Em 2009, um encontro entre Ahmadinejad e Khamenei ficou famoso. O presidente curvou-se para beijar a mão do líder iraniano, que se desviou. Ahmadinejad acabou beijando o ombro de Khamenei. O gesto foi visto como um repúdio do líder supremo.
Ahmadinejad insitiu na nomeação de Esfandiar Rahim Mashaei, um assessor próximo seu, a um cargo no governo. Os clérigos manifestaram publicamente seu repúdio ao nome.
Naquele ano, Ahmadinejad demitiu o ministro da Informação, Haider Moslehi. No entanto o líder supremo restituiu Moslehi no cargo. Em protesto, Ahmadinejad fez uma espécie de boicote a eventos oficiais, que durou 11 dias.

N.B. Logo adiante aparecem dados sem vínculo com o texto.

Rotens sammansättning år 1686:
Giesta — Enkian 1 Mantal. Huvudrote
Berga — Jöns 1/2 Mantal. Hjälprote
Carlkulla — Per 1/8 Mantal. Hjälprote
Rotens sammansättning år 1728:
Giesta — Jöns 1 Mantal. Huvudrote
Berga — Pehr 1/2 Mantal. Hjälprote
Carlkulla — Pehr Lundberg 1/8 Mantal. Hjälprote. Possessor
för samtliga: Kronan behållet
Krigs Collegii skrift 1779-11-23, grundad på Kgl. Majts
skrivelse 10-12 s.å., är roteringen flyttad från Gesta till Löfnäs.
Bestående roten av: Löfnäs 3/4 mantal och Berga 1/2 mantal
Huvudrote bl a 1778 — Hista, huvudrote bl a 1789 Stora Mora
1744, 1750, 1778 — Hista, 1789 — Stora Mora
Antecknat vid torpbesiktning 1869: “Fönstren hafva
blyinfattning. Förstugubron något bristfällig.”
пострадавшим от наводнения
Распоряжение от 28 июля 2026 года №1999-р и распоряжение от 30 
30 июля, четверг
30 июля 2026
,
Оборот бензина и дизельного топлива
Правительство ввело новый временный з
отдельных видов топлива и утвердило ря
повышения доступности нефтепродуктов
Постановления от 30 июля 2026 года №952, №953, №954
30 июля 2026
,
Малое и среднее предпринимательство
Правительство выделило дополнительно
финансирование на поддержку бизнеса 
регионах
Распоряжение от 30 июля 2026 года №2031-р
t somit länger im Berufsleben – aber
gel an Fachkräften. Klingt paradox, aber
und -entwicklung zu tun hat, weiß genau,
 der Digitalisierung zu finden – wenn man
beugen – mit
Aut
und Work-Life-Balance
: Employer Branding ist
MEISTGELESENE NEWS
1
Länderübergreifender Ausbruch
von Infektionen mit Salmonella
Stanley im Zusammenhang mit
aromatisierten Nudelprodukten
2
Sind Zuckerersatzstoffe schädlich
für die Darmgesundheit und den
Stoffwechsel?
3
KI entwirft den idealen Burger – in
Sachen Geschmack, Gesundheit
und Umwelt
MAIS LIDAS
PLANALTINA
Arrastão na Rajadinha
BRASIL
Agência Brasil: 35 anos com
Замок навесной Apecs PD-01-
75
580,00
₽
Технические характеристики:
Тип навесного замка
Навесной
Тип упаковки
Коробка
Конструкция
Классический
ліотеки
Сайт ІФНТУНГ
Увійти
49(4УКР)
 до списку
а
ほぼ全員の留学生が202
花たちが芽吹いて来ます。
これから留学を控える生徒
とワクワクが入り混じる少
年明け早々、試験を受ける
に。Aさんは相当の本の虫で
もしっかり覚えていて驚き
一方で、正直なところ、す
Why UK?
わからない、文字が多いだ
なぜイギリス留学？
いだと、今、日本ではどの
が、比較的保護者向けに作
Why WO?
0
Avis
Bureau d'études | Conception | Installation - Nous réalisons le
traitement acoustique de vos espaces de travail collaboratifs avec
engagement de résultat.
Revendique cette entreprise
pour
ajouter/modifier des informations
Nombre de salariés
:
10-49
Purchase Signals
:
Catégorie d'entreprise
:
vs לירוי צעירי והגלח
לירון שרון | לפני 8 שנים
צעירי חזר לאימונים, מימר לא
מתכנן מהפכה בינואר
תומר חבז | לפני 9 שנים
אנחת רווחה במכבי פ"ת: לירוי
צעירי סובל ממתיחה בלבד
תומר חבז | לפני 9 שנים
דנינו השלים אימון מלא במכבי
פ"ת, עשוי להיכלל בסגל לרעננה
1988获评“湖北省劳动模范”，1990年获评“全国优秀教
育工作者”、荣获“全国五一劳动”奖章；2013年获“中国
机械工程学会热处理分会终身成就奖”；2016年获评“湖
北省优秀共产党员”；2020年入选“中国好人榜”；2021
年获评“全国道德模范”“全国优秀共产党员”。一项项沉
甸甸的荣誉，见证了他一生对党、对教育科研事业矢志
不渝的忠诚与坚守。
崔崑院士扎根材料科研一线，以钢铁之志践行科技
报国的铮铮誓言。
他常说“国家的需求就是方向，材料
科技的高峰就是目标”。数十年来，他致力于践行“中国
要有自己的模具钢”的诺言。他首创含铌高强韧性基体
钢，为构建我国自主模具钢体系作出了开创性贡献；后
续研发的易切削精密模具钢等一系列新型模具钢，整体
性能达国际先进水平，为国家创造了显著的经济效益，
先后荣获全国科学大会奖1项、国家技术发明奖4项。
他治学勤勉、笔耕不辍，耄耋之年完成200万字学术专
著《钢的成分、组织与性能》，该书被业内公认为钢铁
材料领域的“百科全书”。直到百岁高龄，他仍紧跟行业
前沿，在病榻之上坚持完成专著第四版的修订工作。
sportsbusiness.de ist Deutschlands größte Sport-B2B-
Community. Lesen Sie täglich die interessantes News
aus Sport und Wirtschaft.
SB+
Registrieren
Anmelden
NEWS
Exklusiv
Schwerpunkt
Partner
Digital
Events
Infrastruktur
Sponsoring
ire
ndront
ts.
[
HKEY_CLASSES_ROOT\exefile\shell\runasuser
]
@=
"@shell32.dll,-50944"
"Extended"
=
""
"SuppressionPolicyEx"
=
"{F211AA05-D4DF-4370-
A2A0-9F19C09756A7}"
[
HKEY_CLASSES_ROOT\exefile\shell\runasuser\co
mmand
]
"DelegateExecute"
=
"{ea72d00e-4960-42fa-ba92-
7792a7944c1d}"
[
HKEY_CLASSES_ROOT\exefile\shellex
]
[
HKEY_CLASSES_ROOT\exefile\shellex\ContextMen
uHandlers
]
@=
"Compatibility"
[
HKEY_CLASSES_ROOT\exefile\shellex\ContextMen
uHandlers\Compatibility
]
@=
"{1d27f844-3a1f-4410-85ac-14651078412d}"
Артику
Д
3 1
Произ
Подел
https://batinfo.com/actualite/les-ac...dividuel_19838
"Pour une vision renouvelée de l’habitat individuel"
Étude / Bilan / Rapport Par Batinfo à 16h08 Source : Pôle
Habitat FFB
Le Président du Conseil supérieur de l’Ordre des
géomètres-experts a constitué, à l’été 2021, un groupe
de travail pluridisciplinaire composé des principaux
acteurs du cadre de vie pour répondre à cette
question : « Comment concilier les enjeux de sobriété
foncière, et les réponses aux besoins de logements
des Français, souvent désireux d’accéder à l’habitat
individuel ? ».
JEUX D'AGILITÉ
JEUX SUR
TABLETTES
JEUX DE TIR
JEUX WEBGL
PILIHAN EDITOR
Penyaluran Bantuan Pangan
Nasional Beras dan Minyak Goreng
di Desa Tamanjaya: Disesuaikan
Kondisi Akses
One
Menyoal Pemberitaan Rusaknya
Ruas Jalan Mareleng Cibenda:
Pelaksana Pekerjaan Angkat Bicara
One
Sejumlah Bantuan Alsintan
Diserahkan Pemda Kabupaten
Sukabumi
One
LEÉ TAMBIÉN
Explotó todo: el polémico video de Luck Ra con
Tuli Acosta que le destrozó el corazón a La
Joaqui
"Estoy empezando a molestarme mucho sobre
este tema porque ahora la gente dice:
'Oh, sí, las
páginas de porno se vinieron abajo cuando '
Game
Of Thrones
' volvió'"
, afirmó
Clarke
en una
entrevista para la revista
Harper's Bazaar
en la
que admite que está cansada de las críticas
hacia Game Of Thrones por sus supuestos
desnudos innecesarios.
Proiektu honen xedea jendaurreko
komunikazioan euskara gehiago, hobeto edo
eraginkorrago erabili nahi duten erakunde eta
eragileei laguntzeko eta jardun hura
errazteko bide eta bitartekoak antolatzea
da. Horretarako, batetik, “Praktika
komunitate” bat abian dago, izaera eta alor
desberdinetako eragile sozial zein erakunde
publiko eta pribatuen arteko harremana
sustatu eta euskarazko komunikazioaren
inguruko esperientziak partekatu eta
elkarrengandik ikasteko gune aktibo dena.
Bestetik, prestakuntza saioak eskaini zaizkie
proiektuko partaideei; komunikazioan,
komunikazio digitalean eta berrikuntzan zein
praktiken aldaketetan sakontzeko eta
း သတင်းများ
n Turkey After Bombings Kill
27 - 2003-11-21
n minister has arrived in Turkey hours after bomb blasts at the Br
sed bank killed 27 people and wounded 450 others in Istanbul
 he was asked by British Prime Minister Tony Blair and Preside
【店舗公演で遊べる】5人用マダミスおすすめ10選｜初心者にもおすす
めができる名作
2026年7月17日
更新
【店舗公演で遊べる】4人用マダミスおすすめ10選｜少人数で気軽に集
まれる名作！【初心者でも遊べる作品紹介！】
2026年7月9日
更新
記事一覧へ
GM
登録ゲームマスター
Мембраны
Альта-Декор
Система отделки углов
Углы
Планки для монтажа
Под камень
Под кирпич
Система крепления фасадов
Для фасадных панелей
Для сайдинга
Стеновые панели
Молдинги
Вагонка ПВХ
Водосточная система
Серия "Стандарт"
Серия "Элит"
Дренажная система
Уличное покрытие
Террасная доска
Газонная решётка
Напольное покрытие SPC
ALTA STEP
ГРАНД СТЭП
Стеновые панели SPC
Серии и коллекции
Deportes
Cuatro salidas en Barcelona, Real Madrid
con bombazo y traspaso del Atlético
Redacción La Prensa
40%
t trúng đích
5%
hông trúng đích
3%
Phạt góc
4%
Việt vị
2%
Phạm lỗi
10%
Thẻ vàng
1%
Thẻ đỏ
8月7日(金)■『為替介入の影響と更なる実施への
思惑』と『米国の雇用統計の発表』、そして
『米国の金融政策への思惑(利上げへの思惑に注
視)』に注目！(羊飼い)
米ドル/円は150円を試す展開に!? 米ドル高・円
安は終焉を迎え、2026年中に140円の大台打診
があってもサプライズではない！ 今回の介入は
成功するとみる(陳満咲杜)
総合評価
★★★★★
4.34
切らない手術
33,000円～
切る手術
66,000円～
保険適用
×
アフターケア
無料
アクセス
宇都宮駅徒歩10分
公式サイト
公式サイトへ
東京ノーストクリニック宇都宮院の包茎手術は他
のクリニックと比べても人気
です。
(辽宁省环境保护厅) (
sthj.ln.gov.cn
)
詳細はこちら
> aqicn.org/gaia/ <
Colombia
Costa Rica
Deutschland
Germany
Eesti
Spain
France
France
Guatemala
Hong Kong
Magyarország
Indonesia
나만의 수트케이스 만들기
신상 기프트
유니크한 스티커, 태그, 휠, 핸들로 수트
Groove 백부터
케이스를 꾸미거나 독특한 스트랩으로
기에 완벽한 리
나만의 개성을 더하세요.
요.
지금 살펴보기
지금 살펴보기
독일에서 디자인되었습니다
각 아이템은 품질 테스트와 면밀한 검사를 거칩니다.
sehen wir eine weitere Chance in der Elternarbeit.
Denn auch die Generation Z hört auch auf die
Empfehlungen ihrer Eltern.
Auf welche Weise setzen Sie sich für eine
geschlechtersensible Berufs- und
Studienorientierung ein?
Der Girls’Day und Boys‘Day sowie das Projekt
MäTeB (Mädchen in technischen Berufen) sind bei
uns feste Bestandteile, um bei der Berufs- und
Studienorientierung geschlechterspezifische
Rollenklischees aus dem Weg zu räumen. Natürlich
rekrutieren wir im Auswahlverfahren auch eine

Quando foi anunciado que Ahmadinejad pretendia concorrer novamente à Presidência, em 2017, contra a vontade de Khamenei, o líder supremo disse que a estrutura política deveria ser alterada. Ahmadinejad foi impedido de concorrer nas eleições presidenciais daquele ano.
Impedido de concorrer em 2024: Hassan Rouhani
Hassan Rouhani era uma das figuras políticas mais conhecidas do Irã e foi eleito presidente em 2013.
Ele havia sido um dos principais negociadores do Irã com o Ocidente do programa nuclear iraniano.
Inicialmente ele recebeu apoio de Khamenei. Mas ao longo do governo, o líder supremo ficou insatisfeito com a postura de Khamenei diante das potências ocidentais nas negociações nucleares. Para o líder supremo, Rouhani não estava sendo duro o suficiente nas negociações.
Durante a sua Presidência, foram feitas acusações seus familiares, incluindo o seu irmão Hossein Fereydoun, que estaria cumprindo pena por corrupção.
Ao contrário de Mahmoud Ahmadinejad, Rouhani não fez críticas ao establishment do país. No entanto, mesmo assim, ele foi impedido de concorrer nas eleições para a Assembleia dos Peritos posteriormente.
Morto em queda de helicóptero em 2024: Ebrahim Raisi
O presidente do Irã, Ebrahim Raisi, morreu em um acidente de helicóptero no domingo (19/5).
A aeronave em que ele estava caiu em uma região montanhosa do noroeste do país em meio à forte neblina.
Ele viajava acompanhado do ministro das Relações Exteriores, Hossein Amir-Abdollahian, e de várias outras pessoas.
A morte de Raisi num acidente de helicóptero no domingo (19/5) bagunçou a crescente especulação sobre quem vai substituir o aiatolá Ali Khamenei, líder supremo de 85 anos, cuja própria saúde tem sido o foco de intenso interesse durante muito tempo.
Não se espera que o trágico destino do presidente linha-dura do Irã perturbe a direção política do país ou chegue a abalar a República Islâmica.
Mas os acontecimentos das últimas horas vão testar um sistema onde os conservadores de linha dura dominam todos os ramos do poder, segundo a correspondente da BBC Lyse Doucet.